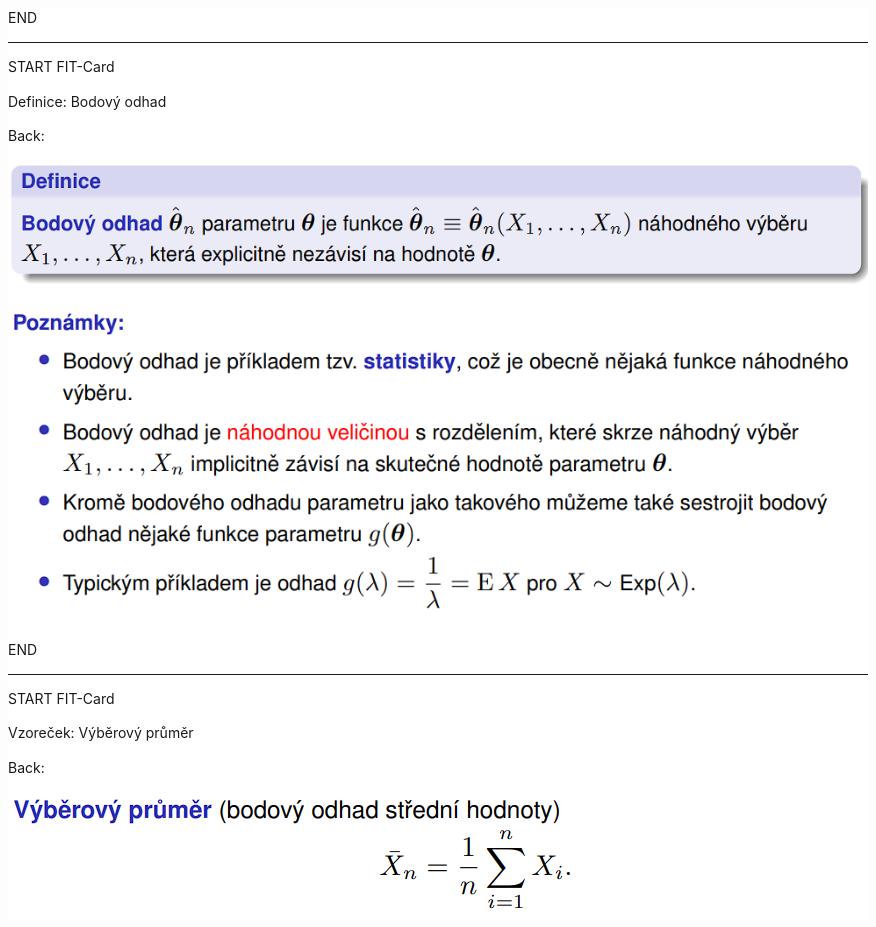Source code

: 
END

---


START
FIT-Card

Definice: Bodový odhad

Back:

![](../../../Assets/Pasted%20image%2020250320104436.png)


![](../../../Assets/Pasted%20image%2020250320104446.png)


END

---


START
FIT-Card

Vzoreček: Výběrový průměr

Back:

![](../../../Assets/Pasted%20image%2020250320104507.png)
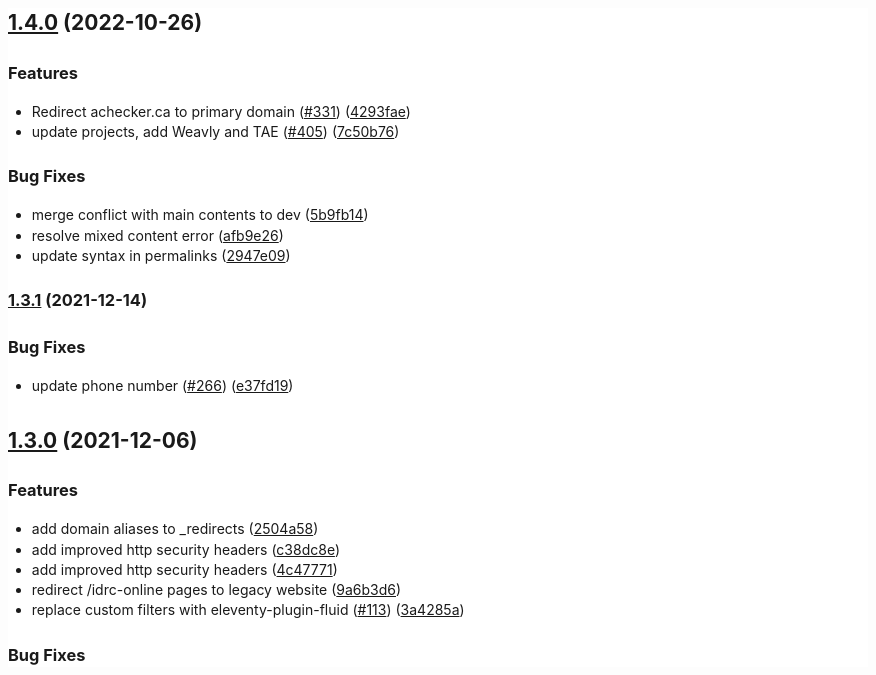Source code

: ## [1.4.0](https://github.com/inclusive-design/idrc/compare/v1.3.1...v1.4.0) (2022-10-26)


### Features

* Redirect achecker.ca to primary domain ([#331](https://github.com/inclusive-design/idrc/issues/331)) ([4293fae](https://github.com/inclusive-design/idrc/commit/4293fae1711467882ab85b234f70f706b213ce04))
* update projects, add Weavly and TAE ([#405](https://github.com/inclusive-design/idrc/issues/405)) ([7c50b76](https://github.com/inclusive-design/idrc/commit/7c50b76fac6aa468d15222b5ab79113ae1b29393))


### Bug Fixes

* merge conflict with main contents to dev ([5b9fb14](https://github.com/inclusive-design/idrc/commit/5b9fb14a587e5e54fbe9c9738e8a83cb86e987b4))
* resolve mixed content error ([afb9e26](https://github.com/inclusive-design/idrc/commit/afb9e2695c0cbaa32514688a86aedde5a13b6374))
* update syntax in permalinks ([2947e09](https://github.com/inclusive-design/idrc/commit/2947e0974b04df2937ba8c3cb63ca4ee8964fa7a))

### [1.3.1](https://www.github.com/inclusive-design/idrc/compare/v1.3.0...v1.3.1) (2021-12-14)


### Bug Fixes

* update phone number ([#266](https://www.github.com/inclusive-design/idrc/issues/266)) ([e37fd19](https://www.github.com/inclusive-design/idrc/commit/e37fd19fd2c65baf85c6ccd60a9e2e5ccf56db41))

## [1.3.0](https://www.github.com/inclusive-design/idrc/compare/v1.2.3...v1.3.0) (2021-12-06)


### Features

* add domain aliases to _redirects ([2504a58](https://www.github.com/inclusive-design/idrc/commit/2504a582e7bfb93f4074991659ec81f37190775e))
* add improved http security headers ([c38dc8e](https://www.github.com/inclusive-design/idrc/commit/c38dc8eb5a932bda2ef6fd8658ceb865ace4c9db))
* add improved http security headers ([4c47771](https://www.github.com/inclusive-design/idrc/commit/4c477716d0455fd03047720f082f3fed0ca3a1d6))
* redirect /idrc-online pages to legacy website ([9a6b3d6](https://www.github.com/inclusive-design/idrc/commit/9a6b3d67daf4c18c306c3324854c76e90e8d6ee9))
* replace custom filters with eleventy-plugin-fluid ([#113](https://www.github.com/inclusive-design/idrc/issues/113)) ([3a4285a](https://www.github.com/inclusive-design/idrc/commit/3a4285a214ea636c8f84a4e726eebf2b8142a740))


### Bug Fixes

::::

WORK INSTRUCTION: Make an exact copy of all the material, but keep the pictures out of it.

WRITTEN RESPONSE:
Source code

: 
END

---


START
FIT-Card

Definice: Bodový odhad

Back:

![](../../../Assets/Pasted%20image%2020250320104436.png)


![](../../../Assets/Pasted%20image%2020250320104446.png)


END

---


START
FIT-Card

Vzoreček: Výběrový průměr

Back:

![](../../../Assets/Pasted%20image%2020250320104507.png)
Source code

: ## [1.4.0](https://github.com/inclusive-design/idrc/compare/v1.3.1...v1.4.0) (2022-10-26)


### Features

* Redirect achecker.ca to primary domain ([#331](https://github.com/inclusive-design/idrc/issues/331)) ([4293fae](https://github.com/inclusive-design/idrc/commit/4293fae1711467882ab85b234f70f706b213ce04))
* update projects, add Weavly and TAE ([#405](https://github.com/inclusive-design/idrc/issues/405)) ([7c50b76](https://github.com/inclusive-design/idrc/commit/7c50b76fac6aa468d15222b5ab79113ae1b29393))


### Bug Fixes

* merge conflict with main contents to dev ([5b9fb14](https://github.com/inclusive-design/idrc/commit/5b9fb14a587e5e54fbe9c9738e8a83cb86e987b4))
* resolve mixed content error ([afb9e26](https://github.com/inclusive-design/idrc/commit/afb9e2695c0cbaa32514688a86aedde5a13b6374))
* update syntax in permalinks ([2947e09](https://github.com/inclusive-design/idrc/commit/2947e0974b04df2937ba8c3cb63ca4ee8964fa7a))

### [1.3.1](https://www.github.com/inclusive-design/idrc/compare/v1.3.0...v1.3.1) (2021-12-14)


### Bug Fixes

* update phone number ([#266](https://www.github.com/inclusive-design/idrc/issues/266)) ([e37fd19](https://www.github.com/inclusive-design/idrc/commit/e37fd19fd2c65baf85c6ccd60a9e2e5ccf56db41))

## [1.3.0](https://www.github.com/inclusive-design/idrc/compare/v1.2.3...v1.3.0) (2021-12-06)


### Features

* add domain aliases to _redirects ([2504a58](https://www.github.com/inclusive-design/idrc/commit/2504a582e7bfb93f4074991659ec81f37190775e))
* add improved http security headers ([c38dc8e](https://www.github.com/inclusive-design/idrc/commit/c38dc8eb5a932bda2ef6fd8658ceb865ace4c9db))
* add improved http security headers ([4c47771](https://www.github.com/inclusive-design/idrc/commit/4c477716d0455fd03047720f082f3fed0ca3a1d6))
* redirect /idrc-online pages to legacy website ([9a6b3d6](https://www.github.com/inclusive-design/idrc/commit/9a6b3d67daf4c18c306c3324854c76e90e8d6ee9))
* replace custom filters with eleventy-plugin-fluid ([#113](https://www.github.com/inclusive-design/idrc/issues/113)) ([3a4285a](https://www.github.com/inclusive-design/idrc/commit/3a4285a214ea636c8f84a4e726eebf2b8142a740))


### Bug Fixes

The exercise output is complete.